Rabbits are likely to be their "big game." A rabbit's instinct to run from absolutely everything will make them relatively safe to hunt despite the size difference, and the gnomes are small enough to go down rabbit burrows and flush them out in a pinch. When you consider how quickly rabbits are able to replace their numbers, the massive advantages the gnomes have at securing a food source becomes obvious. Due to their smaller size, gnomes are going to have more difficulty dealing with the cold and may well try to live underground in colder climes, possibly utilizing rabbit burrows. Burrows are also going to provide them with a superior defense against many major predators Rabbits may be entirely domesticable, and gnomes are likely to put far more effort into that than humans have, we pretty much just breed them for looks and don't worry about temperament much. If they can domesticate rabbits they might produce breeds entirely geared for digging burrows.

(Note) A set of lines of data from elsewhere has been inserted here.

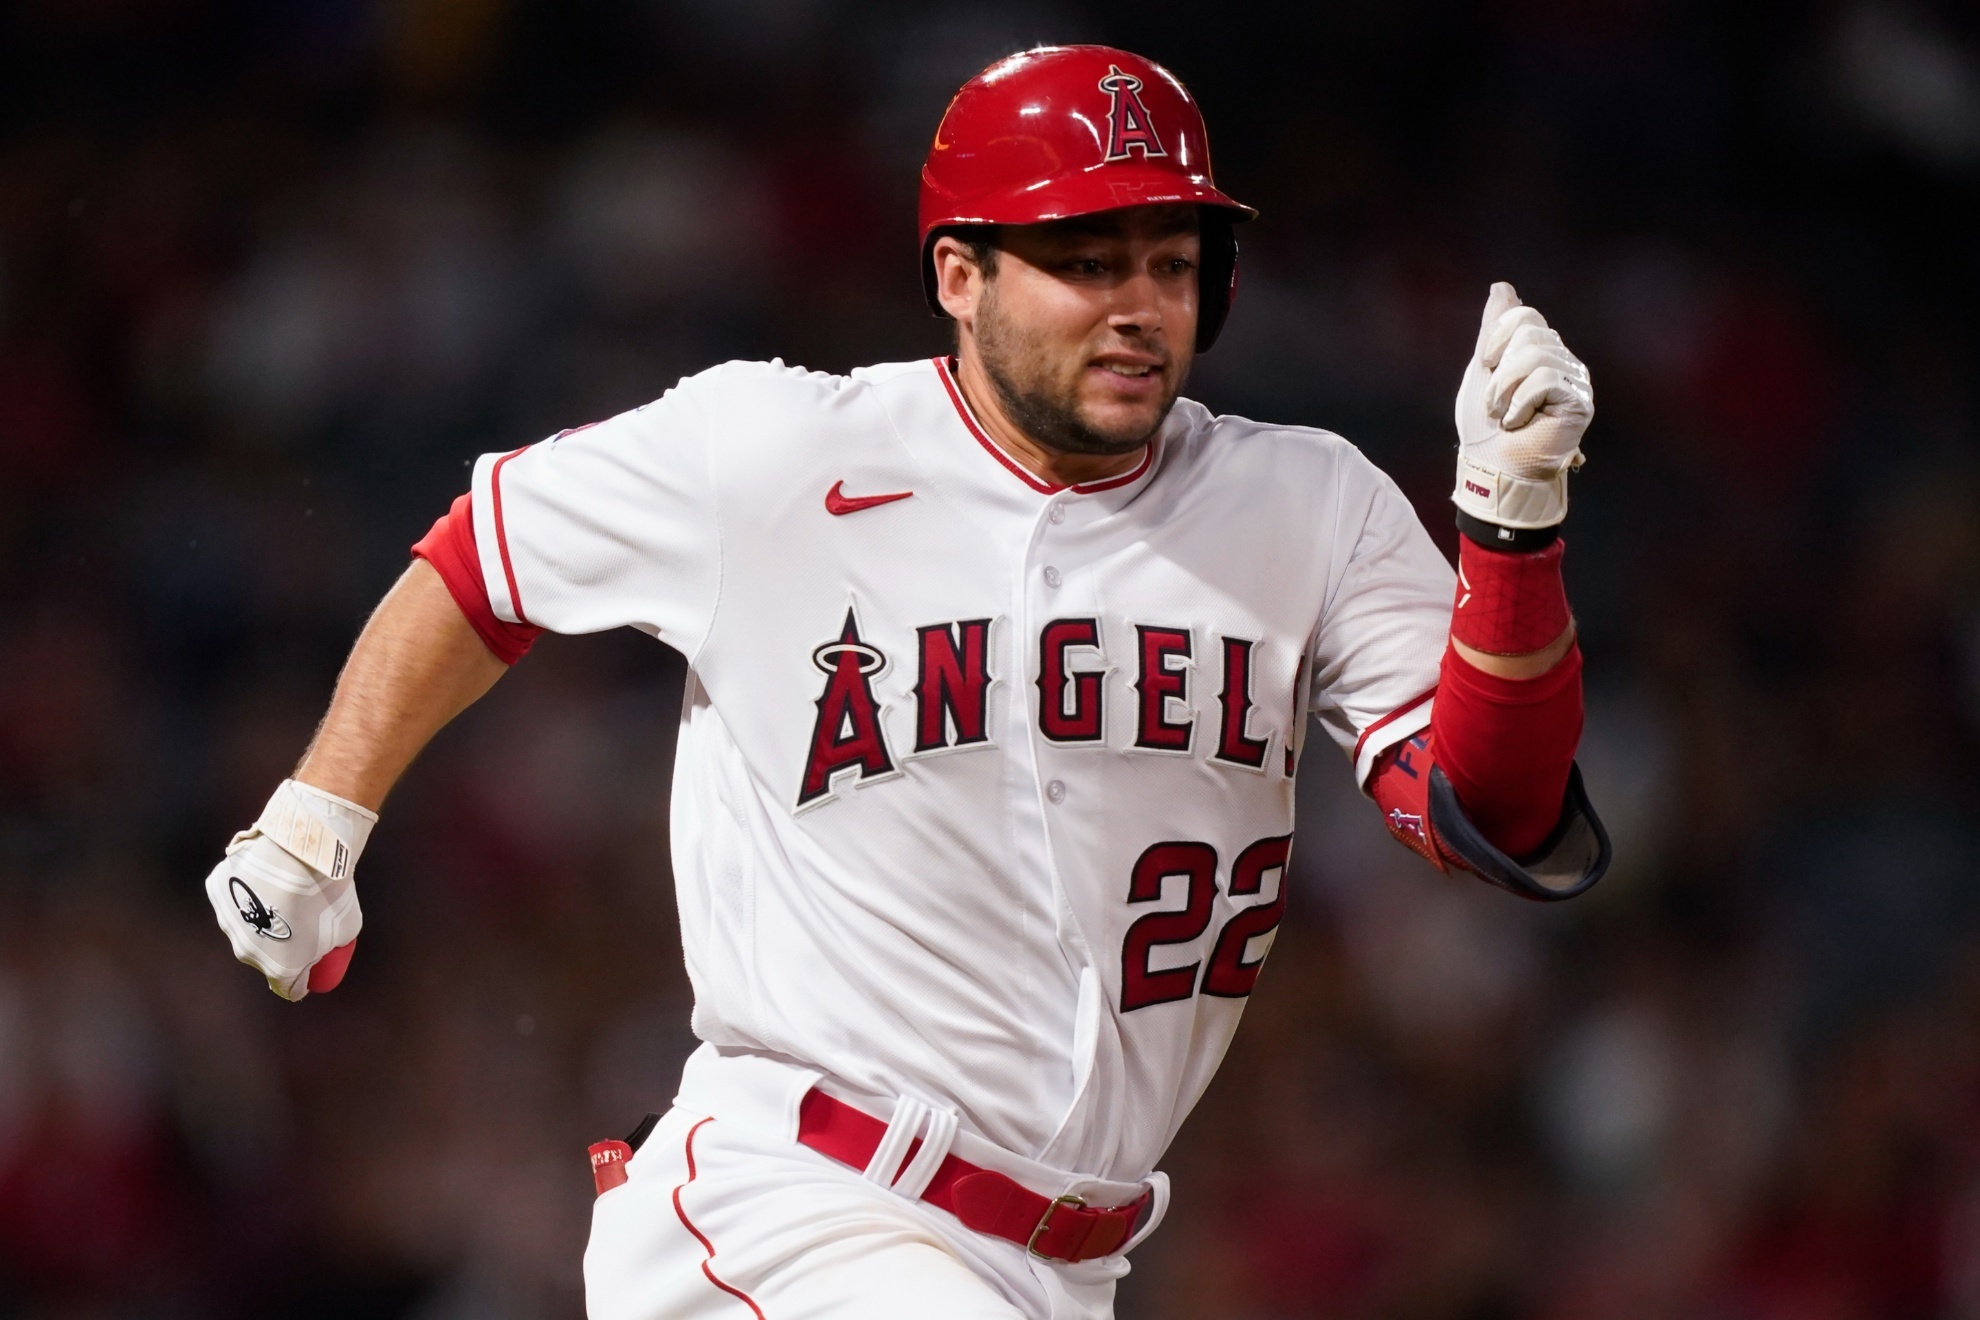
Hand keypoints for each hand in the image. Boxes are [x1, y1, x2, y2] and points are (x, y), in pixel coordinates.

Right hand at [204, 780, 373, 1000]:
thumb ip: (333, 946)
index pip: (289, 988)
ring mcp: (228, 921)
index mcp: (280, 967)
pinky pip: (233, 896)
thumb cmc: (330, 892)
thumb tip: (327, 948)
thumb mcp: (347, 928)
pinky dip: (246, 890)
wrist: (305, 851)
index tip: (309, 971)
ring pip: (245, 927)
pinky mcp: (217, 891)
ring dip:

Various invertebrates are likely to not be domesticable as we use the term, but still farmable. Earthworms, f'rex, aren't going to be dangerous and are going to be delicious. Same with a number of grubs and other larvae. The gnomes may well stake out likely rotting logs to attract beetles and go in for a joyful harvest a few weeks before the grubs will pupate. Gnomes may put some effort into breeding a better and fatter earthworm, though the beetles may be much more problematic to successfully breed.

One thing of note is that their structures will not be scaled down human ones, f'rex the gnomes will not build an adorable fence two centimeters tall out of twigs. Anything small enough to be blocked by such a fence would be able to jump over it, gravity doesn't scale just as waves don't scale. The gnomes themselves will be able to take advantage of this as well, f'rex a gnome would be able to fall out of a tree twenty feet and land safely on the ground, and most of them should be able to jump several times their own height (This depends a bit on how ROB scales their biomechanics). Smaller buildings will also be much easier to build higher without gravity interfering. Consequently, gnomish architecture is going to tend towards several times more floors than ours does, and any walls will be dramatically out of scale for both height and thickness. Things like staircases are likely to be mostly ignored.

Megafauna won't really bother gnomes any unless they accidentally crush a home, which will, again, be avoided by burrowing. The main predators will be the same ones rodents have: snakes, birds, some of the bigger invertebrates, and other rodents. Burrows won't help with these but intelligently designed gates blocking burrow entrances will. Gnomish weaponry will be somewhat advantaged over ours due to scaling issues but a racer snake is still going to be a heck of a fight for them.